You didn't think real cowboys
dolled up like that, did you? You did? My Gawd! But that other
bird--look at him! Sure--smoking his cigarette as if nothing had
happened. Bet he rolls 'em with one hand! Bet he rolls 'em with one
hand, going at a gallop! And dressed for business all the while!
Gentlemen, you're looking at a cowboy!"
And the wise one--the one who had been in Cheyenne during Frontier
Week--capped it all, nonchalantly. He'd never hoped to have such a
happy chance to display his vocabulary.
"One bad hombre," he declared. "One bad hombre!"
Oh, but they were loquacious! They forgot the heat and delay; they
would have risen to a man and gone out to him who sat, back toward
them, on the timber base of the tank, only they were afraid that the
train might pull out without them. So they had to be content with
watching him while they continued to tell each other what good offhand
judges of human nature they were.
Not so, however, in the private car at the end of the row of coaches.
No noise had come from its occupants during even the worst, or the
best, of it. First tense attention and then when it was over and the
superintendent had ridden away, three pairs of eyes which, turned upon
each other, were startled, questioning.
One of the men was tall and fat, and prosperous to the casual eye, as
he most surely must have been offensive to the fastidious. One of them
was short and fat, with pointed ears that made him look quite
fox-faced. And the other was a reporter. From his appearance one
would have said I hope, and truly, that only pursuit of his calling
could have brought him in such company.
These three, then, sat for a time and looked eloquently at each other.

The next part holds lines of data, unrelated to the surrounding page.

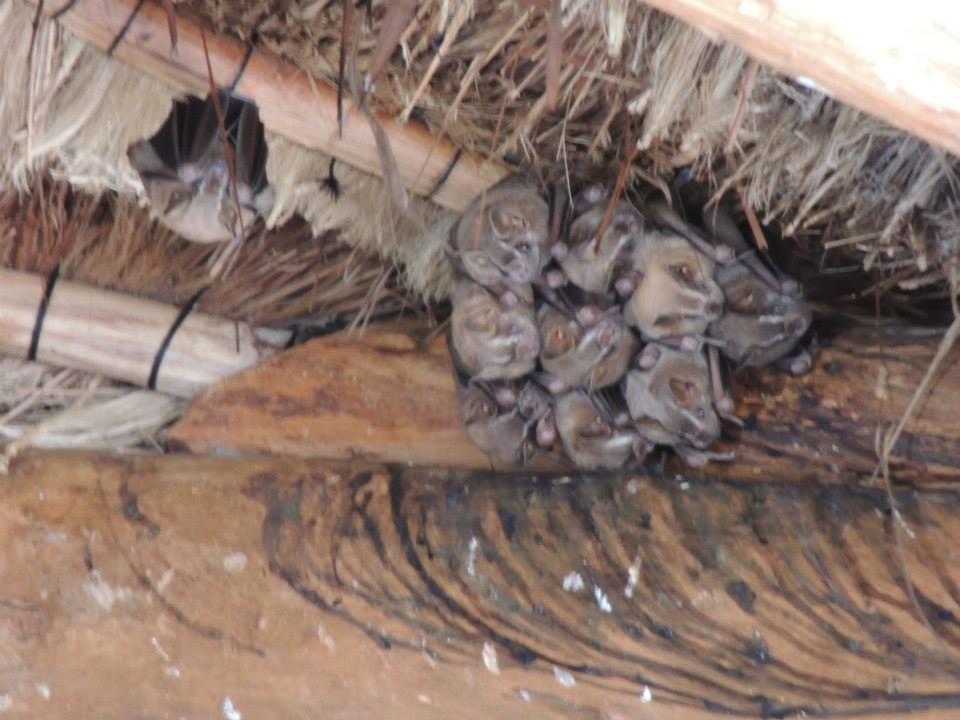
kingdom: Animalia
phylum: Chordata
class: Mammalia
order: Chiroptera
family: Phyllostomidae
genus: Artibeus
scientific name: Artibeus lituratus
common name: Great fruit-eating bat
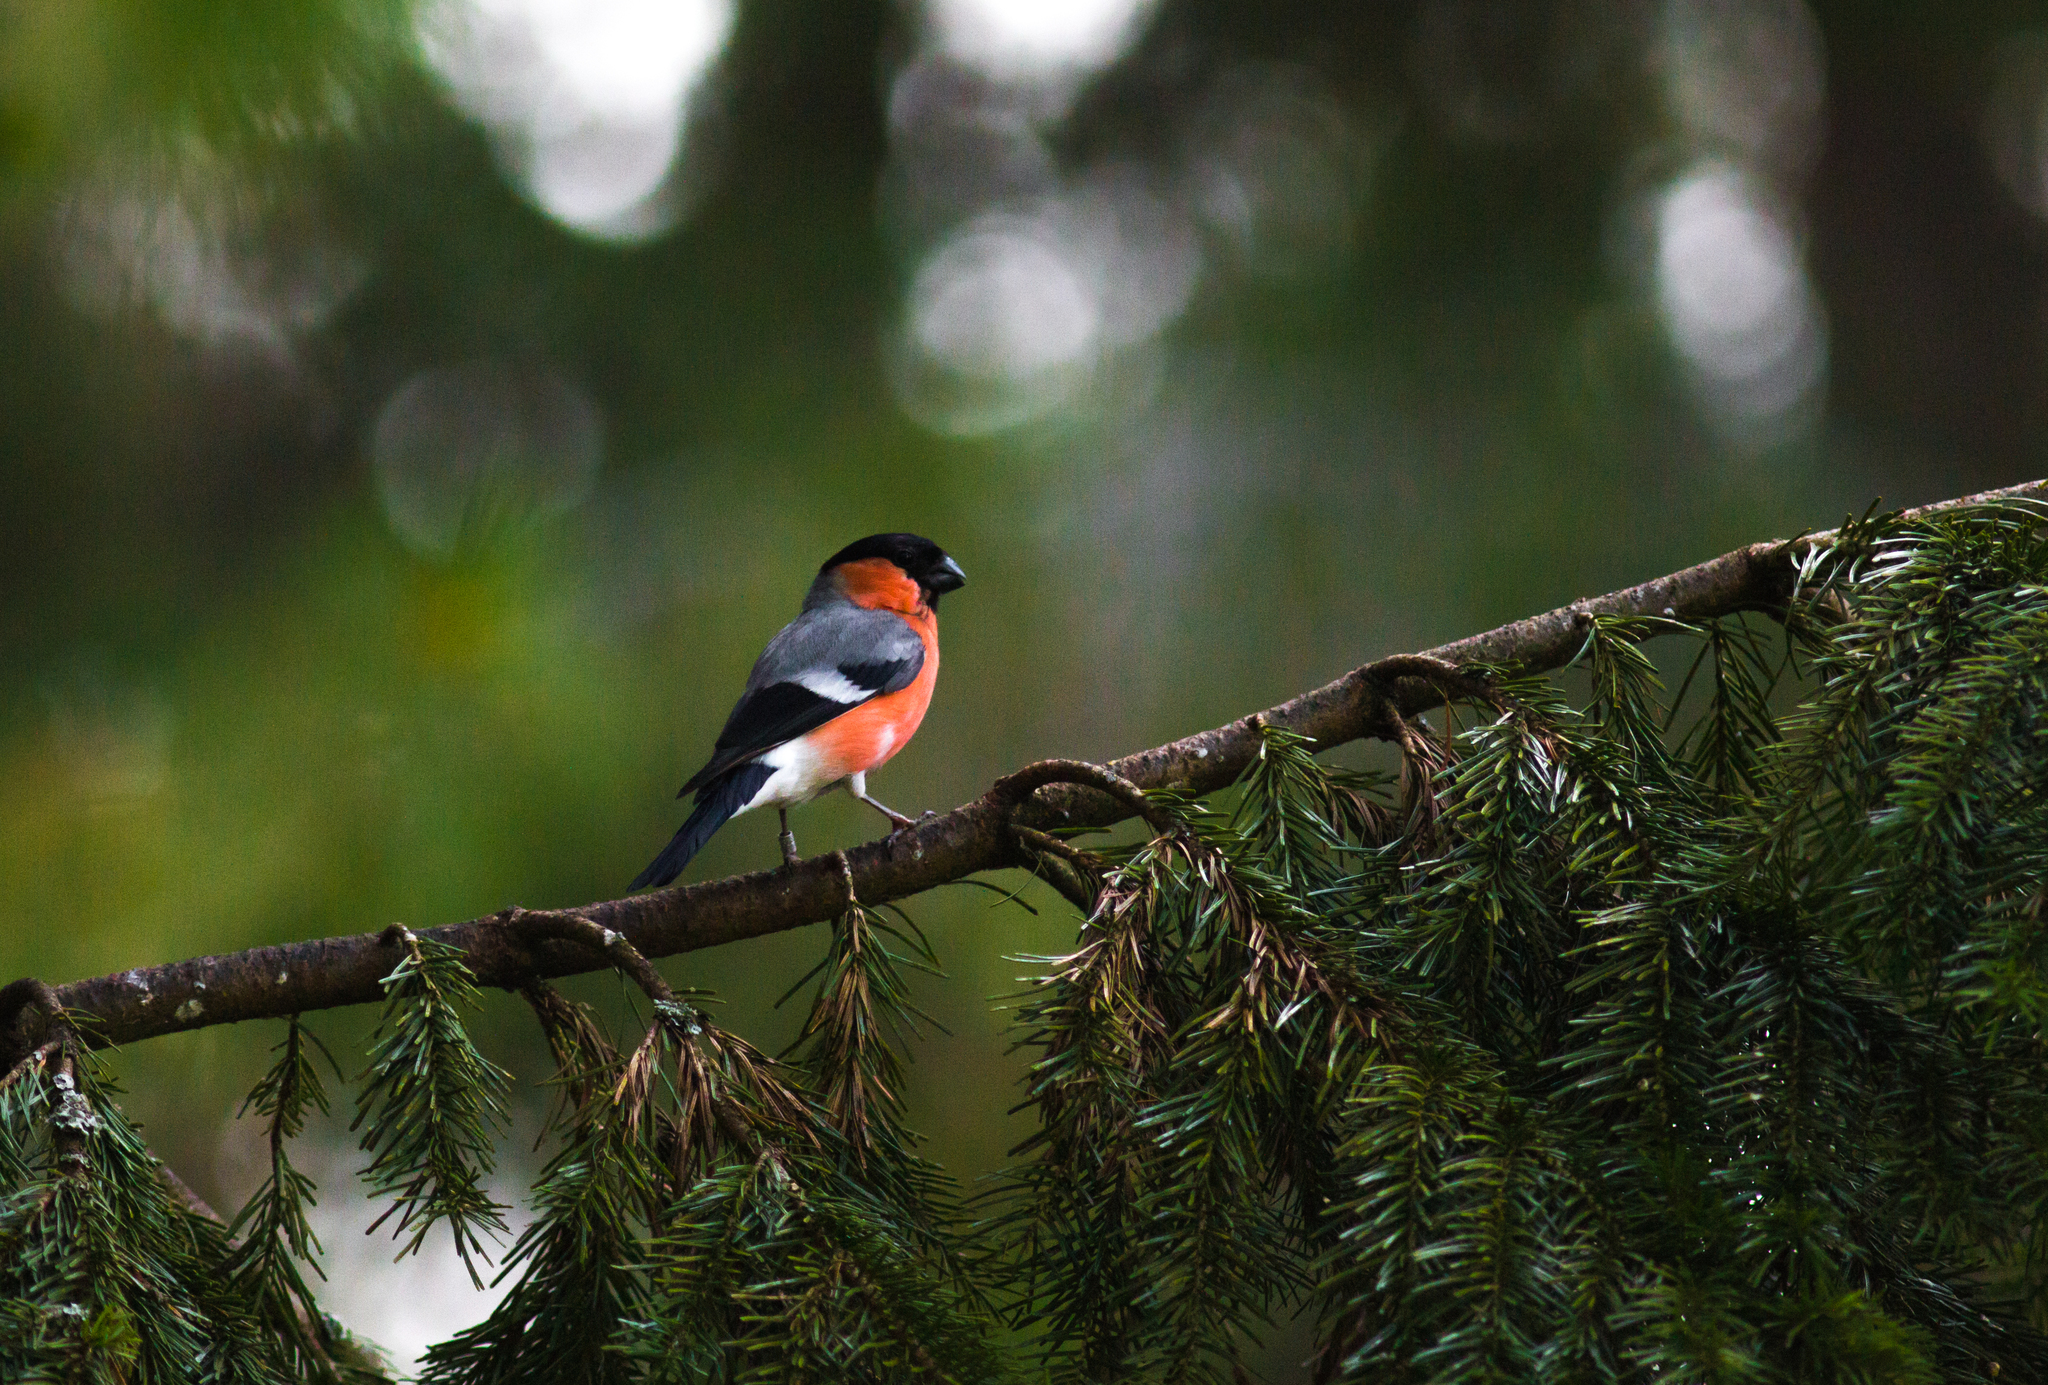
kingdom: Animalia
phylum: Chordata
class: Aves
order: Passeriformes
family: Fringillidae
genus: Pyrrhula
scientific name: Pyrrhula pyrrhula
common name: Eurasian bullfinch
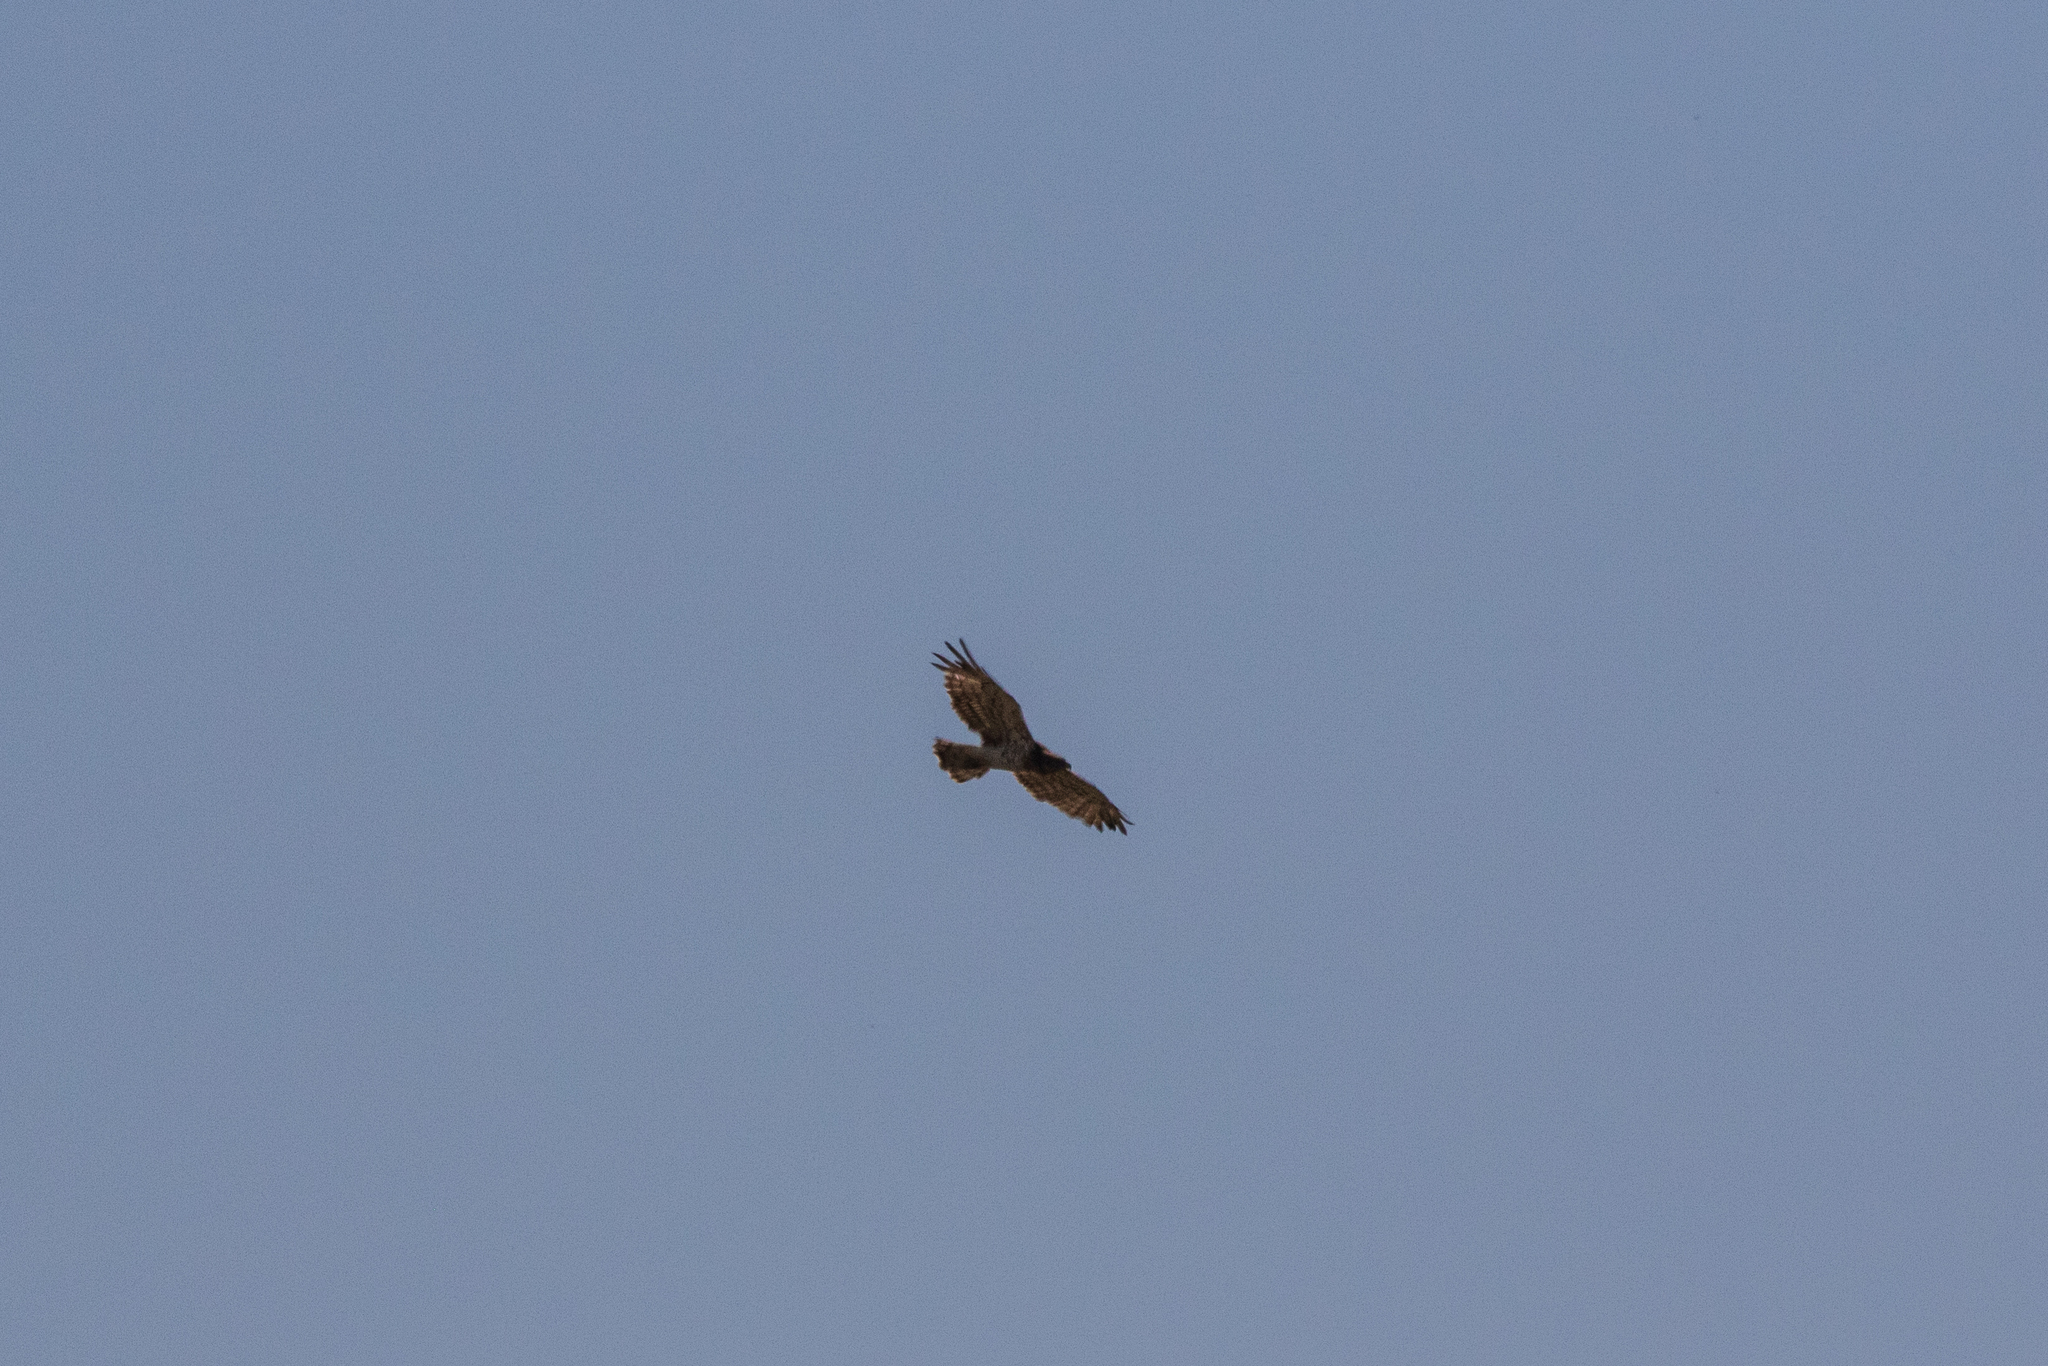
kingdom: Animalia
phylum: Chordata
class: Aves
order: Accipitriformes
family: Accipitridae
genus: Circaetus
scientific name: Circaetus gallicus
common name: Short-toed snake eagle
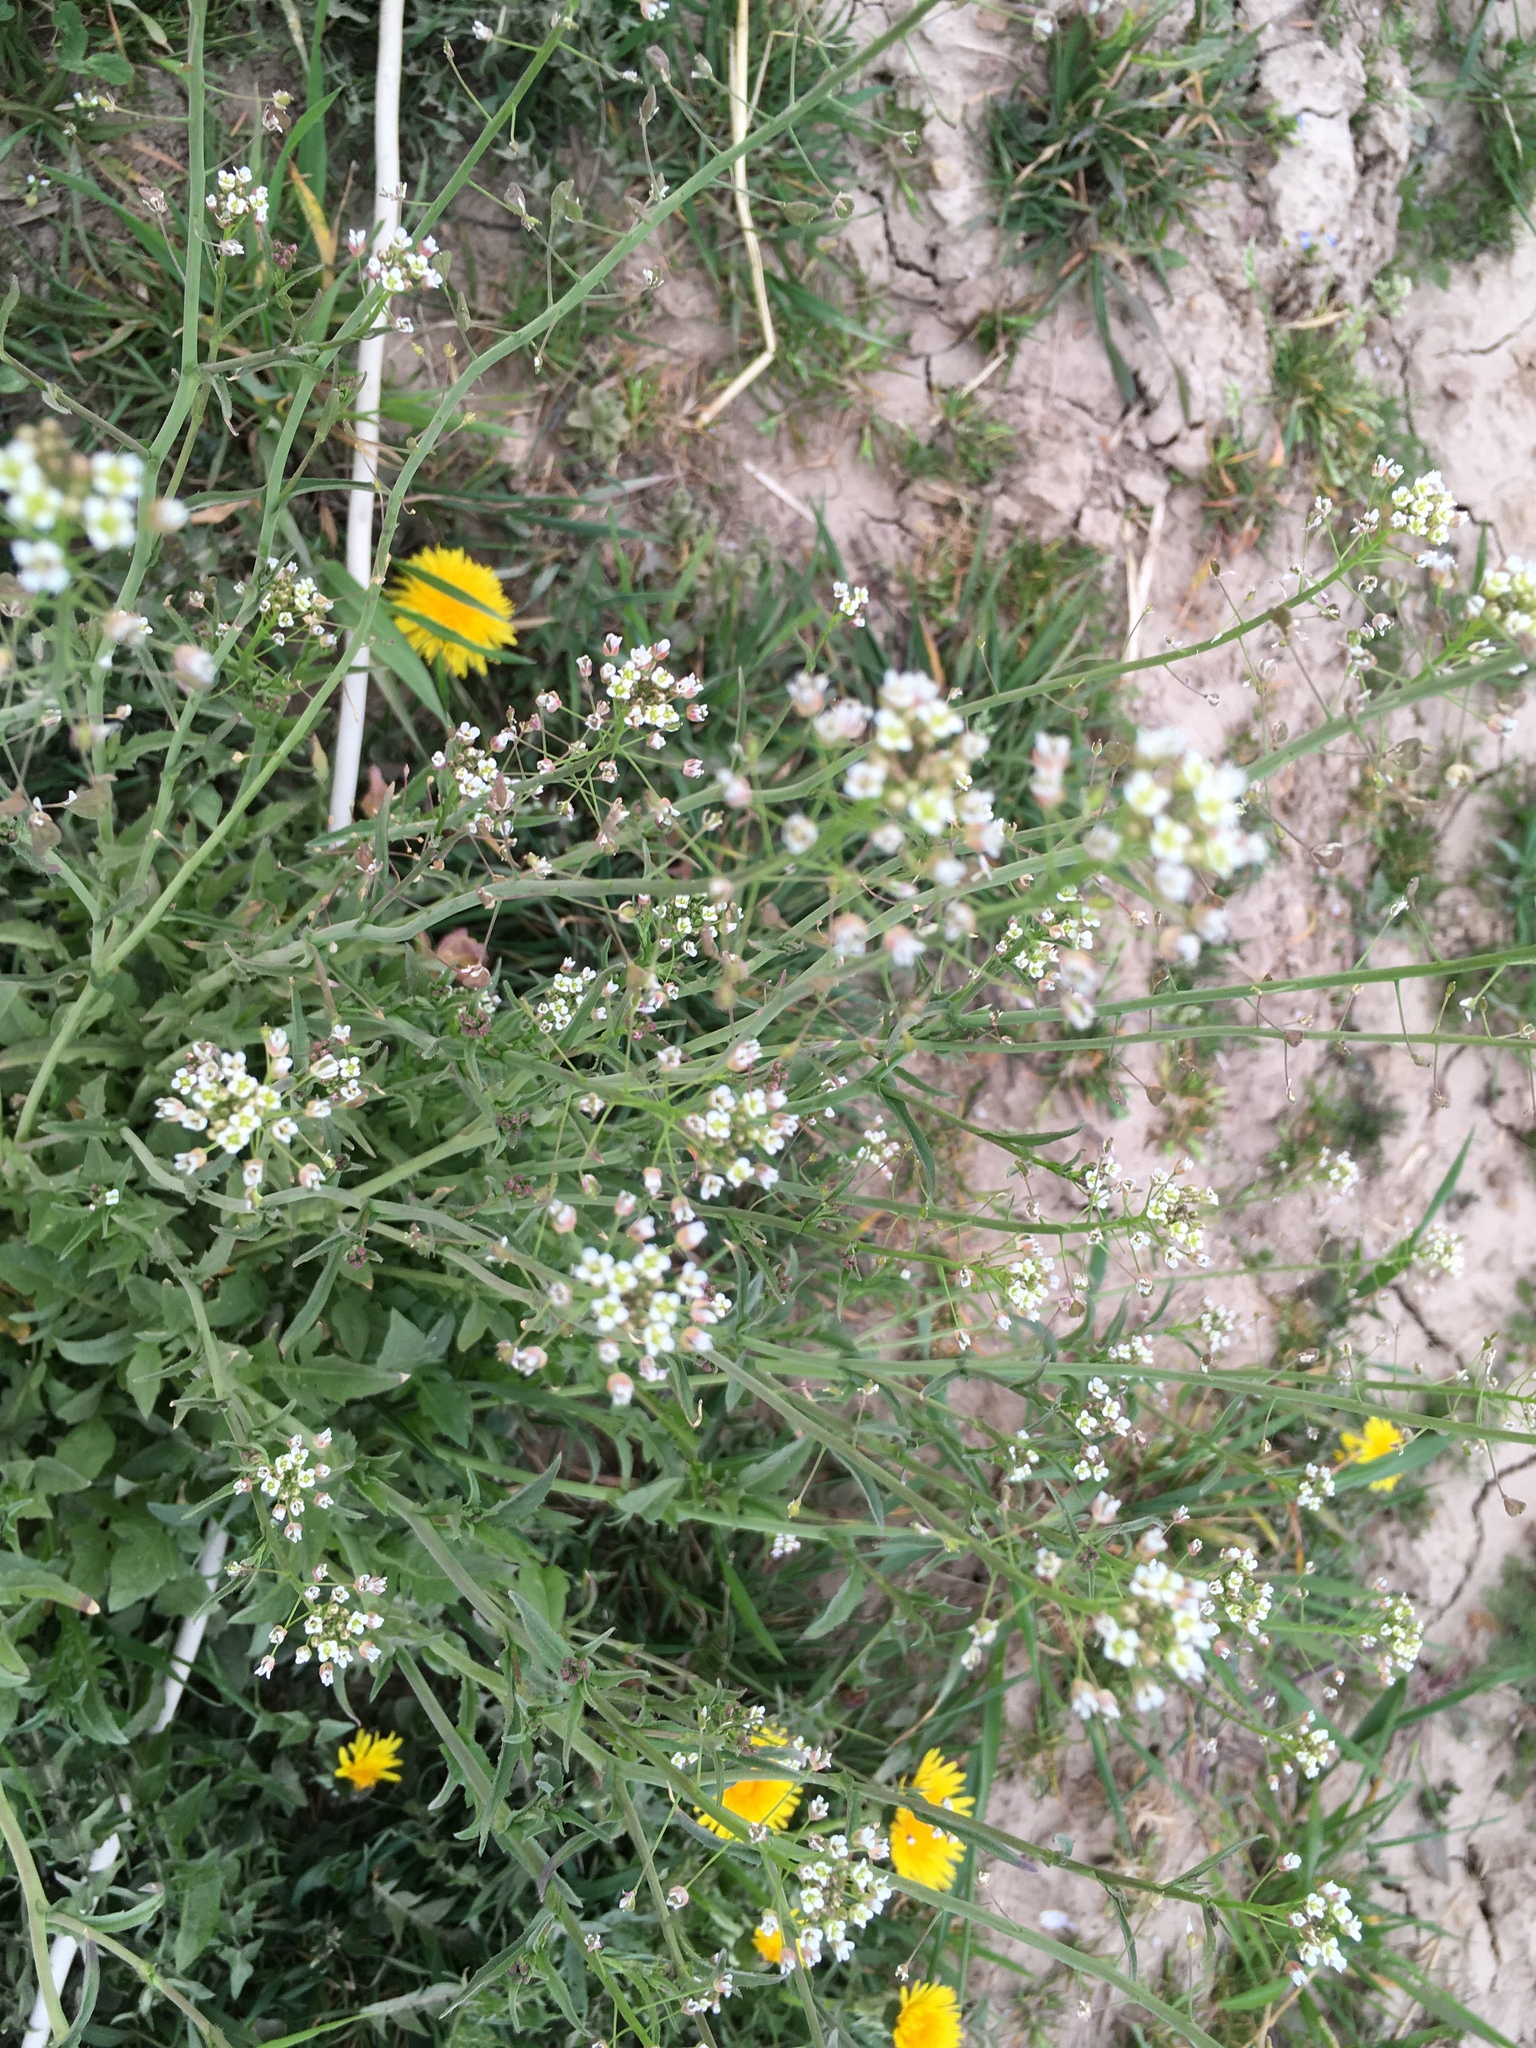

They were not loquacious about it, not verbally; and finally the tall
fat one heaved himself from his seat.
"I've got a hunch," he declared, "and God never forgives a man who
doesn't ride one." Certainly he was a strange person to be mentioning
God so complacently.
"Pull the bell cord if that fool engineer tries to start without me."
And he left the car.
So presently another shadow fell athwart Blue Jeans' lap. He did not
bother to raise his head this time, however; he was nursing a bruised
hand and craved solitude. The fat man stood and looked down at him
until he realized that the other was likely never to look up, unless he
did something besides impose his plainly unwelcome presence upon him.